FAIRPORT CONVENTION - Ten years of creative resistance

15. September 2017

Fairport Convention

FAIRPORT CONVENTION - Ten years of creative resistance

It can be moored to the day: On 27 May 1967, the Muswell Hill Fairport Convention was founded in the London district of Muswell Hill, a formation that was to write history. In 1969 the group had delivered their very personal folk rock statements with the records three and four, "Unhalfbricking" and "Liege & Lief". The five musicians, all in their early twenties and under, dedusted the traditional English folklore by enriching it with pithy, sometimes with finely chiselled rock. A new genre was born!

To date, Fairport Convention, which initially included Judy Dyble, Sandy Denny and Richard Thompson among its members, has released 24 other records of varying quality and with varying comrades-in-arms. In 1979, the troops disbanded, only to redefine themselves in the following year. She releases albums to date, most recently in January "50:50@50", and gives undaunted concerts. Founding member Simon Nicol (66) talks to eclipsed about the eventful past of the group and its active present.

eclipsed: What are your memories of 1967?

Simon Nicol: I was born in October 1950, left school at the age of 15, and since then I have lived exclusively on art. Already at the age of eleven I began to work towards my musical career. I practiced several hours a day on the guitar. My parents were not very enthusiastic about my decision to drop out of school. But I'm a stubborn boy, I was when I was a little boy. They couldn't stop me from devoting myself exclusively to music.

eclipsed: So, and now to 1967..

Nicol: In 1967 I was the Superhippie with long hair and a big peace sign on the guitar. Let's get to the point: I was willing to co-found an unconventional band like Fairport Convention. The Summer of Love had broken out in London. It took a group like us to impose a peaceable modern folk stamp on such a unique movement.
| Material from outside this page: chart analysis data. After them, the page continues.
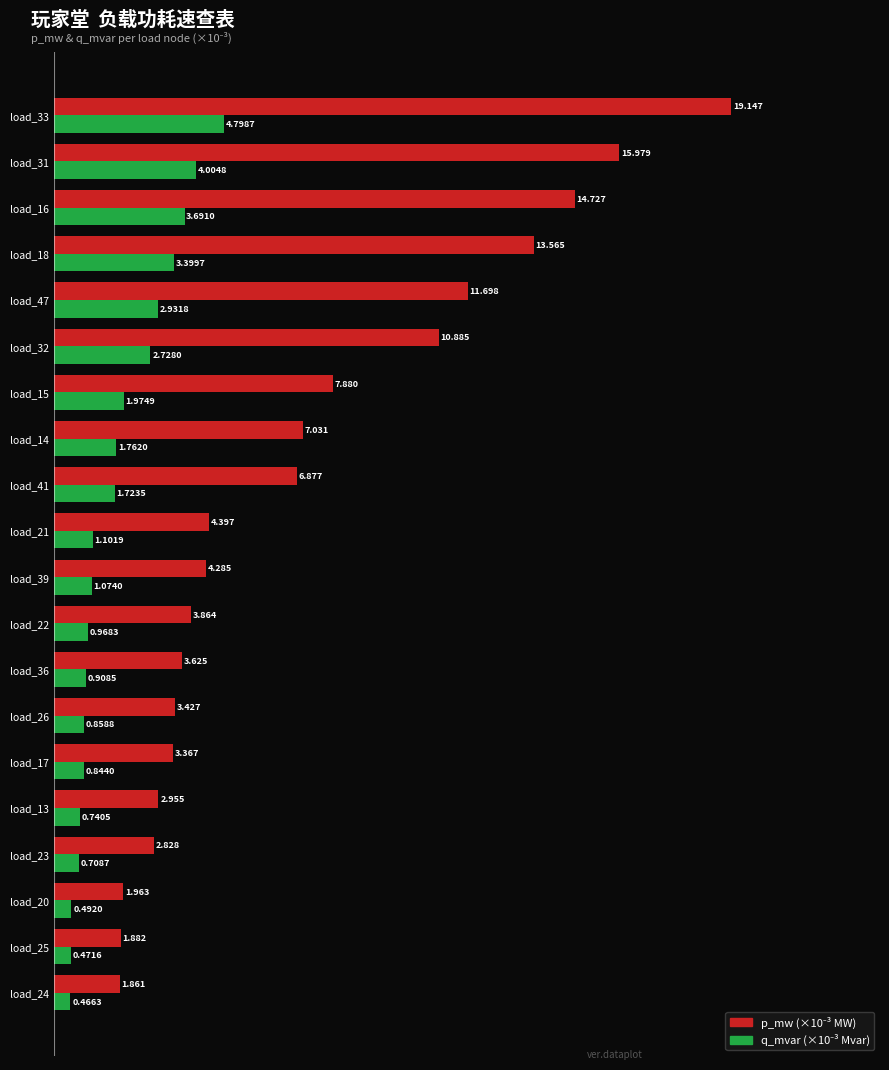

How many series are shown in this chart?

2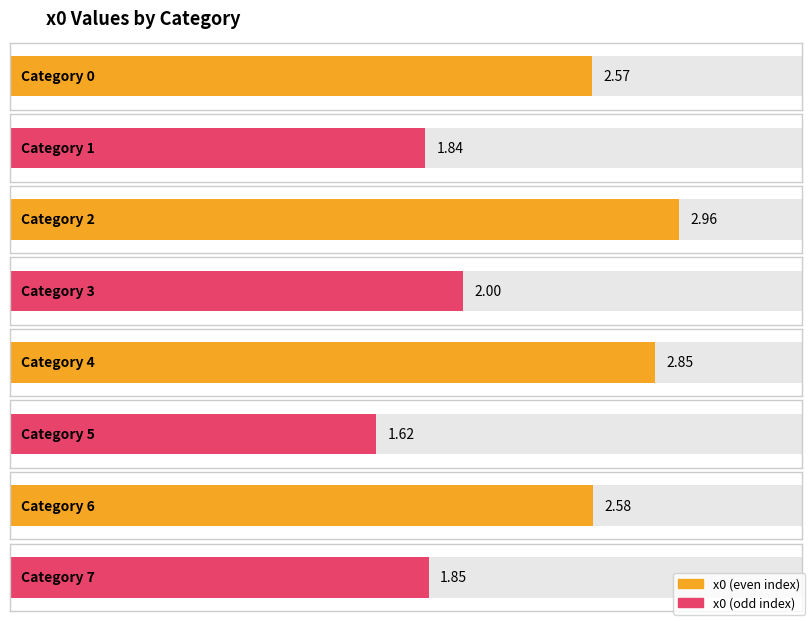

What is the change in value from 3 to 5?

-0.4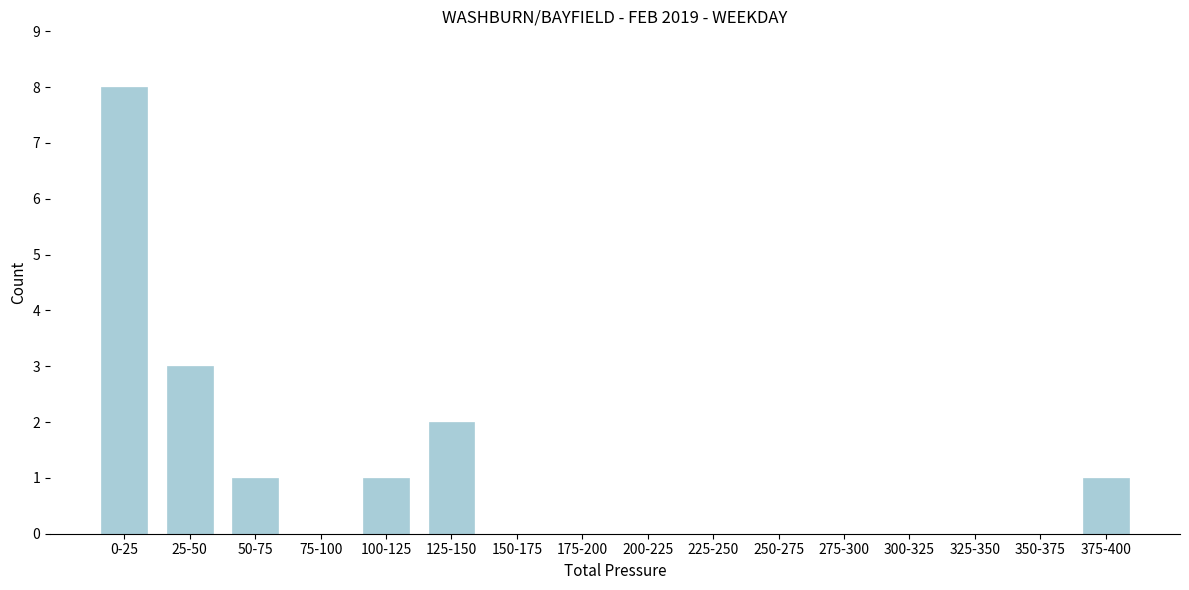

Reading left to right, list all the values displayed in this chart.

0-25=8	25-50=3	50-75=1	75-100=0	100-125=1	125-150=2	150-175=0	175-200=0	200-225=0	225-250=0	250-275=0	275-300=0	300-325=0	325-350=0	350-375=0	375-400=1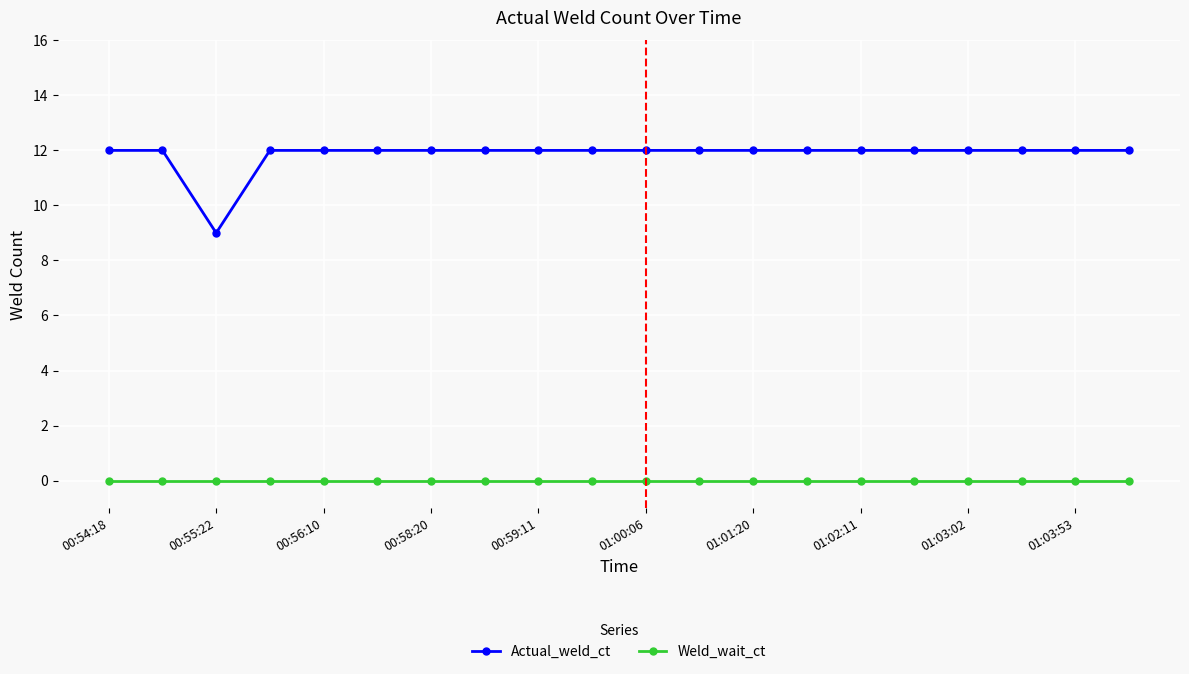

What is the highest value of the Actual_weld_ct series?

12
eclipsed: Were you friends when you formed the group?

Nicol: At that time in London all people were friends who wore hair, who waltzed over their shoulders, made music and believed in a different, more exciting world. Fate welded us together. We were a minority of outsiders who stood up against the bourgeois everyday life that most Londoners lived. This kind of friendship is delightfully exciting and the best I know.

eclipsed: How does it feel to be a member of a band that's been around for half a century?

Nicol: I may be heading for the seventy fast, but believe me, I'm still acting with the passion of a glowing teenager, just in the body of an old man. My head, however, is free and young and open to everything that the future may bring.

Lest mehr im eclipsed Nr. 193 (09-2017).